__What you should do__: Retype every line of each item below exactly as it appears, leaving out the pictures.

Extracted records
* begin *

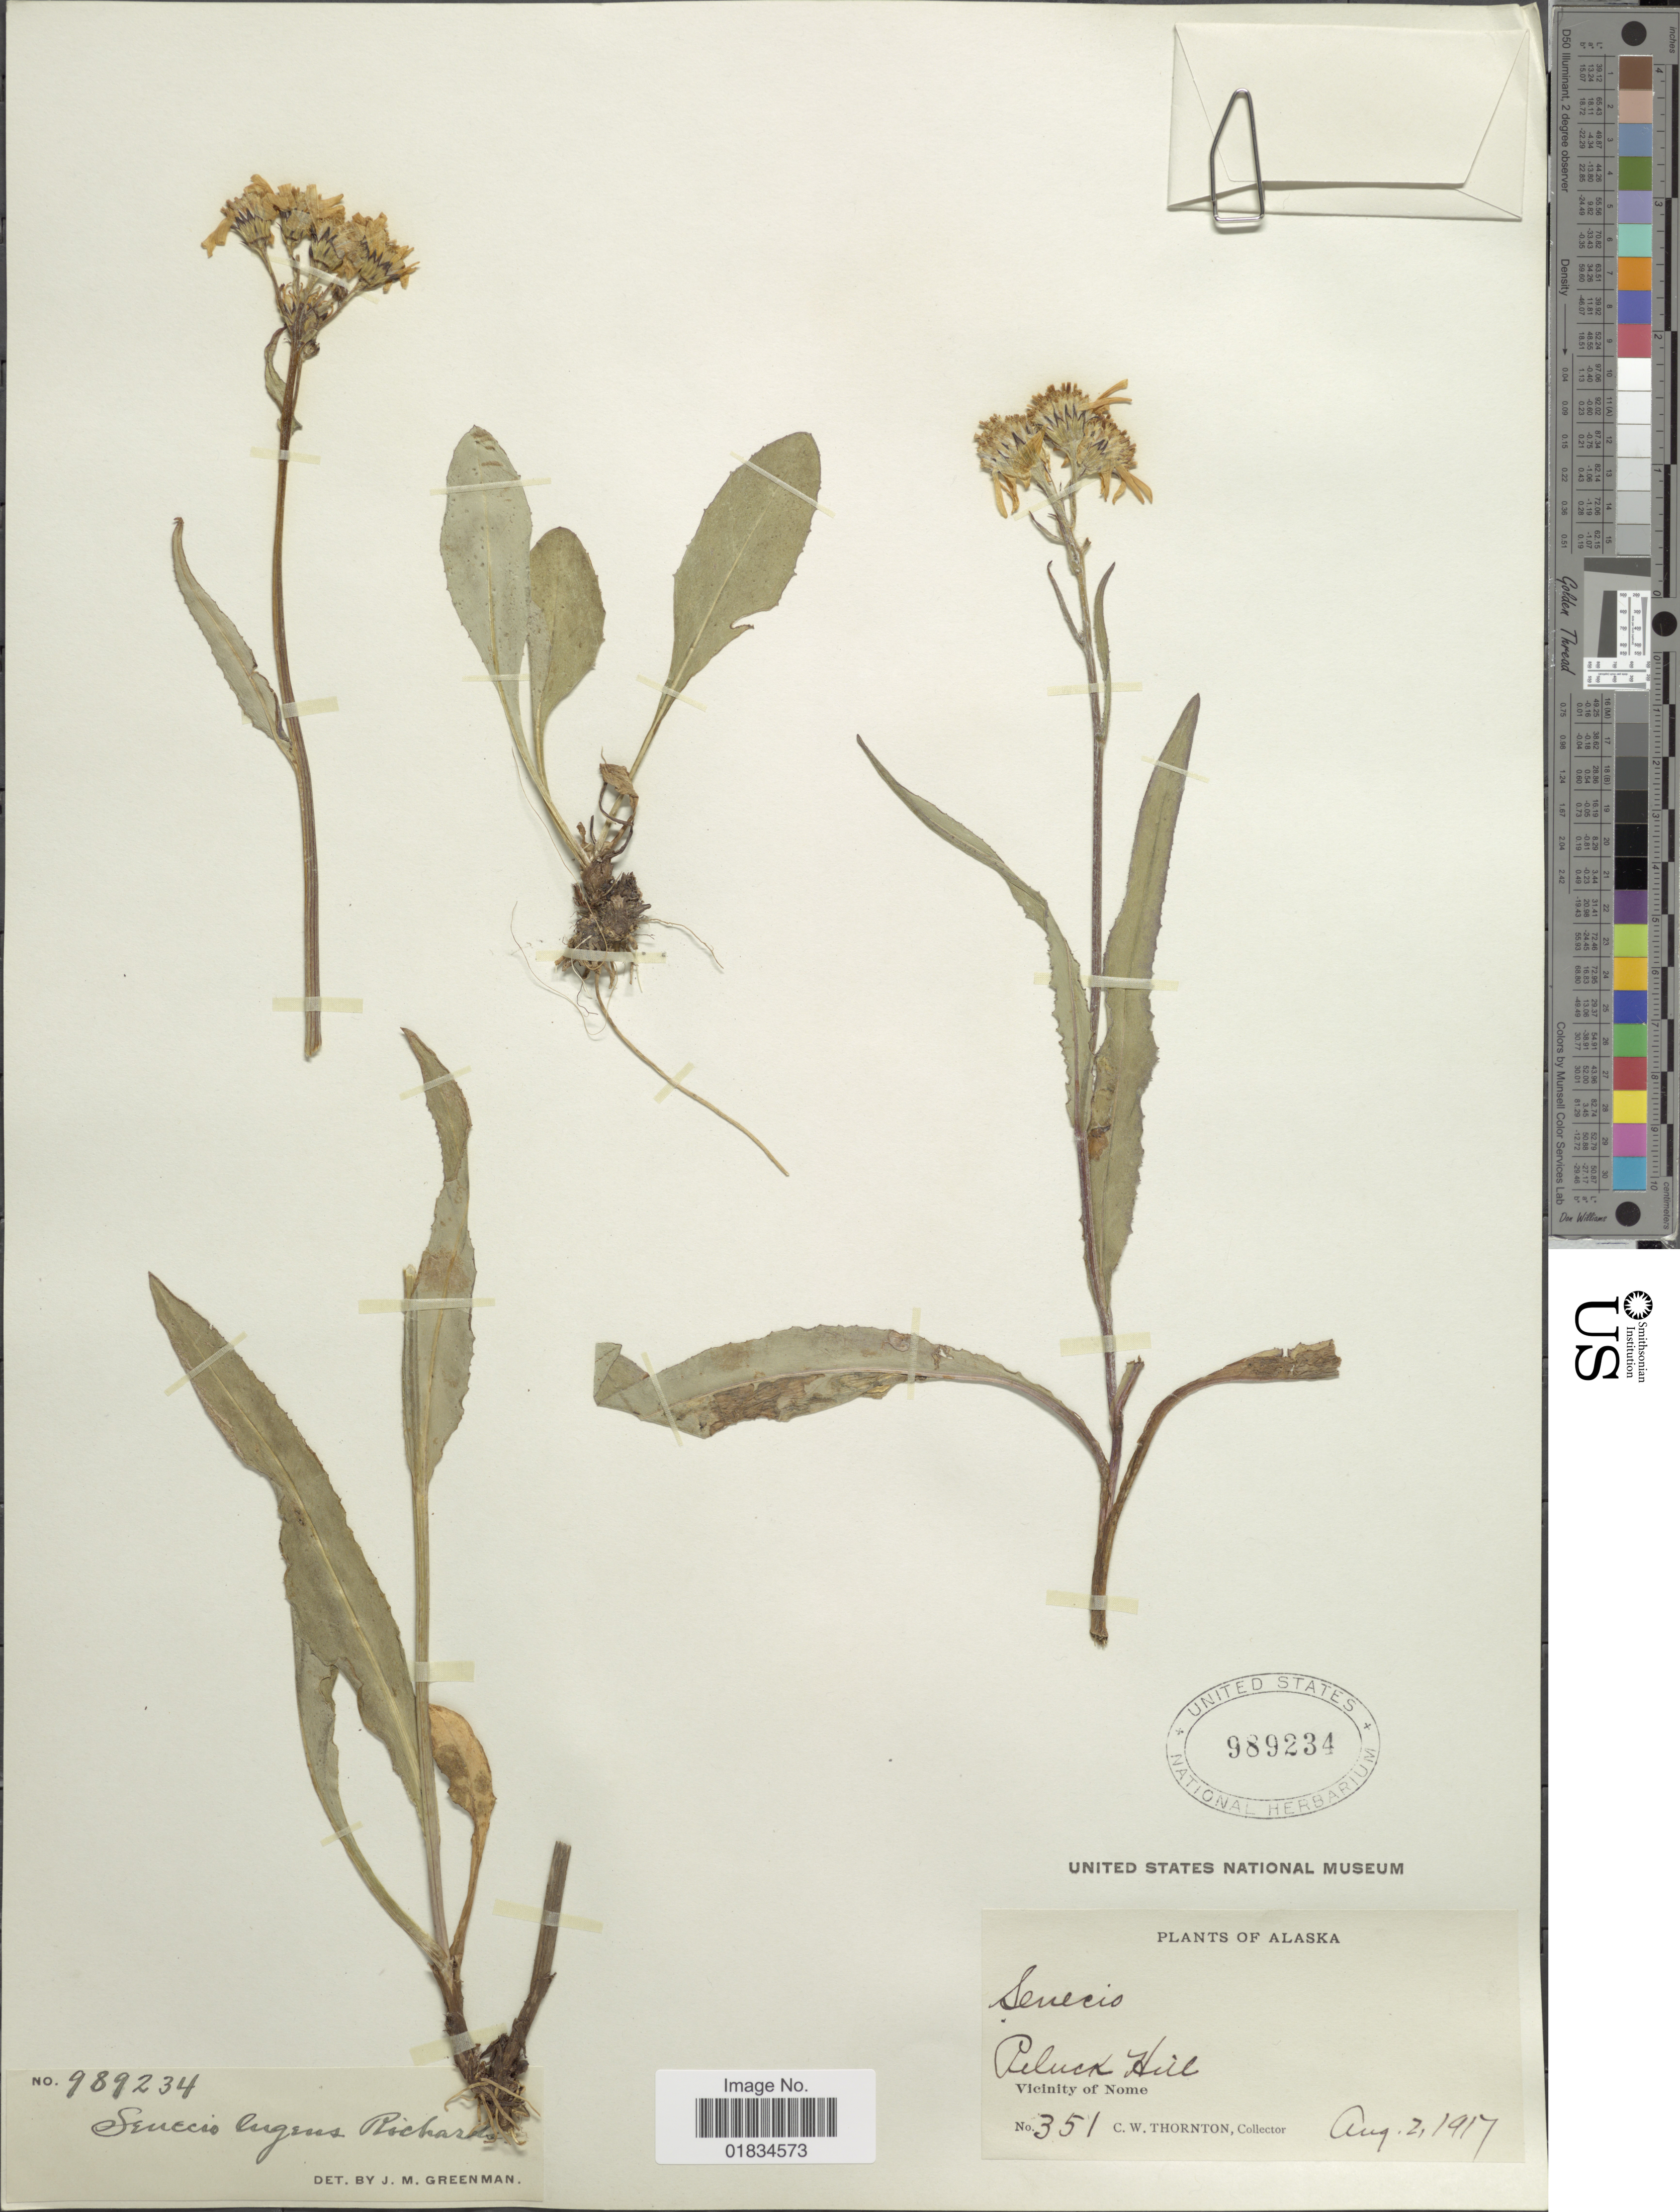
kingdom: Plantae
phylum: Tracheophyta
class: Magnoliopsida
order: Asterales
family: Asteraceae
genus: Senecio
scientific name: Senecio lugens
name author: Richardson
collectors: C. Thornton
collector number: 351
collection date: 1917-08-02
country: United States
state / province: Alaska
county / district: Nome C. A.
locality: Peluck Hill, Vicinity of Nome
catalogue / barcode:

* end *

__Completed exercise__:
kingdom: Plantae
phylum: Tracheophyta
class: Magnoliopsida
order: Asterales
family: Asteraceae
genus: Senecio
scientific name: Senecio lugens
name author: Richardson
collectors: C. Thornton
collector number: 351
collection date: 1917-08-02
country: United States
state / province: Alaska
county / district: Nome C. A.
locality: Peluck Hill, Vicinity of Nome
catalogue / barcode:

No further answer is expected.